Deep Local Volatility

TL;DR

This paper introduces a deep learning method for interpolating European vanilla option prices that enforces no-arbitrage conditions to produce consistent local volatility surfaces, improving accuracy and reliability.

Contribution

It develops a novel deep learning framework that incorporates no-arbitrage constraints into local volatility surface estimation using modified loss functions and the Dupire formula.

Findings

Effective enforcement of no-arbitrage conditions during training

Accurate local volatility surface reconstruction on real datasets

Enhanced option pricing and Greeks computation

Abstract

Deep learning for option pricing has emerged as a novel methodology for fast computations with applications in calibration and computation of Greeks. However, many of these approaches do not enforce any no-arbitrage conditions, and the subsequent local volatility surface is never considered. In this article, we develop a deep learning approach for interpolation of European vanilla option prices which jointly yields the full surface of local volatilities.

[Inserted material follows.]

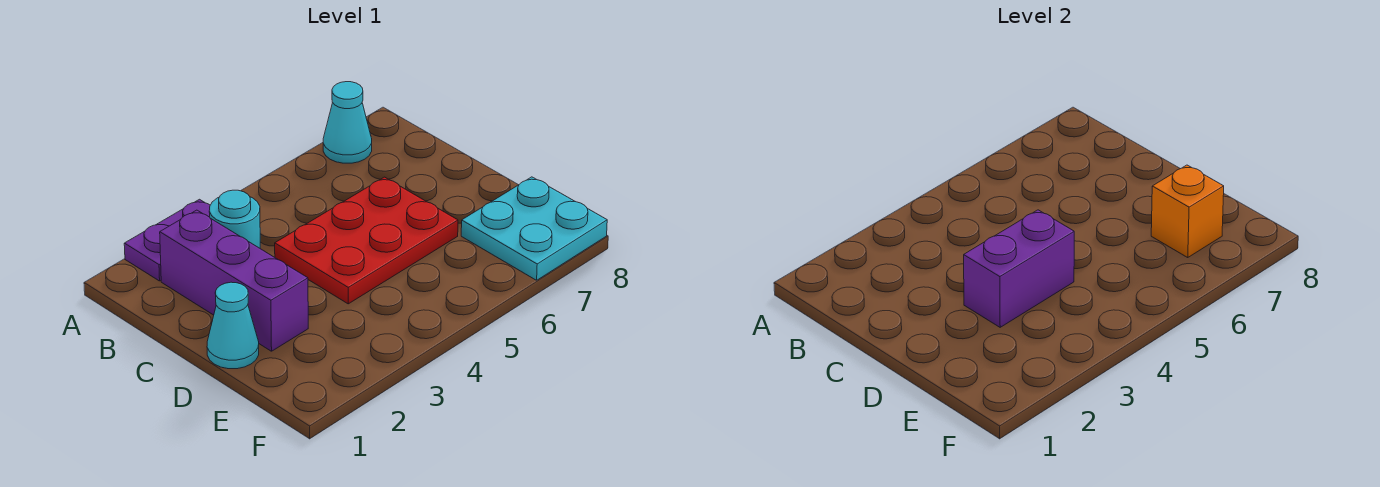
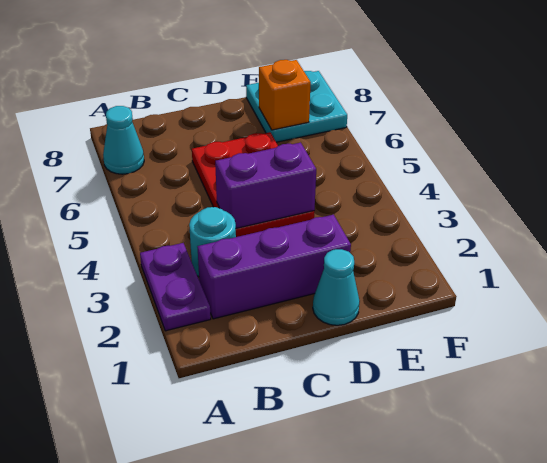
purple brick D3:D4 level 2 -> purple brick C4:D4 level 2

We demonstrate the modification of the loss function or the feed forward network architecture to enforce (hard constraints approach) or favor (soft constraints approach) the no-arbitrage conditions and we specify the experimental design parameters that are needed for adequate performance. A novel component is the use of the Dupire formula to enforce bounds on the local volatility associated with option prices, during the network fitting. Our methodology is benchmarked numerically on real datasets of DAX vanilla options.